In 1953, Edmund Hillary, a New Zealand climber on a British expedition, and Sherpa Tenzing Norgay became the first people confirmed to have summited Mount Everest.
“The only reason [Norgay] got invited to be part of that climbing experience was because of the merit,” Mr. Rinji says. “It’s our duty to vocalize ourselves, to take credit for who we are.”
Making his own case as an example, he says he didn’t receive support from any major sponsors for his 14-peaks expedition and had to rely on the resources of his family. Had he been a Western climber, he says, big names would have rushed to sponsor him.
Mr. Rinji has been meeting with young Sherpas who work as guides – or aspire to be guides – to motivate them to see themselves as athletes. He visits schools, addresses public events, and posts on social media about the need for young Nepalese to be “leaders” in climbing.
With the help of his father’s expedition company, he provides free courses, or charges a nominal fee, to train young people who want to become athletes. Such a course, he says, can cost around $10,000 in Western countries.
Mr. Lakpa is proud of his son not only for what he has achieved but also because “He is working for himself.”
Lakpa Temba, a Sherpa who works for an expedition company in Kathmandu, says Mr. Rinji is broadening the employment horizons for Sherpas. “Nima is showing us a middle path,” he says, “where you are climbing mountains for yourself, on your own terms.”

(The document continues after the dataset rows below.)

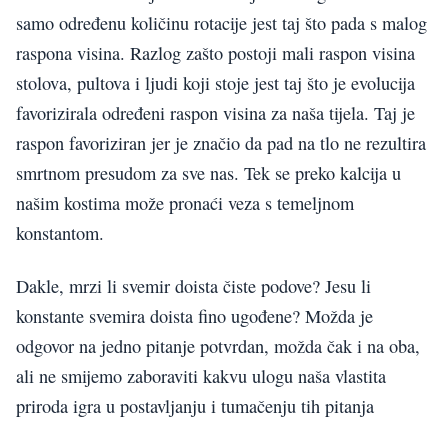
samo određenu količinu rotacije jest taj što pada s malog
raspona visina. Razlog zašto postoji mali raspon visina
stolova, pultova i ljudi koji stoje jest taj što je evolucija
favorizirala određeni raspon visina za naša tijela. Taj je
raspon favoriziran jer je značio da pad na tlo ne rezultira
smrtnom presudom za sve nas. Tek se preko kalcija u
našim kostima može pronaći veza s temeljnom
konstantom.
Dakle, mrzi li svemir doista čiste podove? Jesu li
konstante svemira doista fino ugođene? Možda je
odgovor na jedno pitanje potvrdan, možda čak i na oba,
ali ne smijemo zaboraviti kakvu ulogu naša vlastita
priroda igra u postavljanju i tumačenju tih pitanja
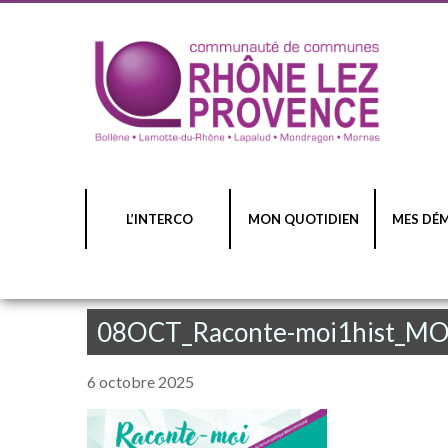
L’INTERCO
MON QUOTIDIEN
MES DÉ
08OCT_Raconte-moi1hist_M
6 octobre 2025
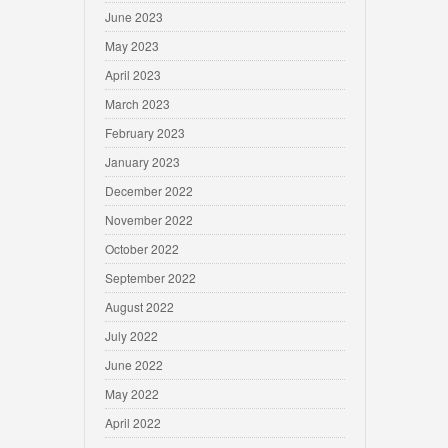
June 2023
May 2023
April 2023
March 2023
February 2023
January 2023
December 2022
November 2022
October 2022
September 2022
August 2022
July 2022
June 2022
May 2022
April 2022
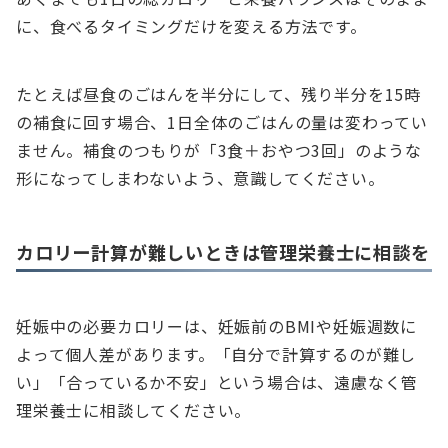
に、食べるタイミングだけを変える方法です。
たとえば昼食のごはんを半分にして、残り半分を15時
の補食に回す場合、1日全体のごはんの量は変わってい
ません。補食のつもりが「3食＋おやつ3回」のような
形になってしまわないよう、意識してください。
カロリー計算が難しいときは管理栄養士に相談を
妊娠中の必要カロリーは、妊娠前のBMIや妊娠週数に
よって個人差があります。「自分で計算するのが難し
い」「合っているか不安」という場合は、遠慮なく管
理栄養士に相談してください。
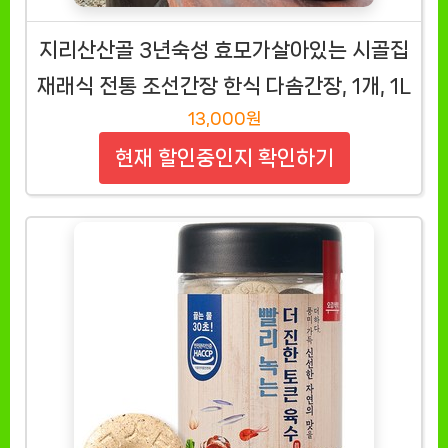
지리산산골 3년숙성 효모가살아있는 시골집
재래식 전통 조선간장 한식 다솜간장, 1개, 1L
13,000원
현재 할인중인지 확인하기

Veteran Sherpas also believe that having more people from Nepal become athletes in climbing will bring new attention and opportunities for Sherpas. And it could attract more people to Nepal, a poor country that relies on tourism.
“Our young generation is moving forward from traditional climbing practices,” said Nima Nuru Sherpa, the president of the Nepal Mountaineering Association. “What [Mr. Rinji] has done is inspiring.”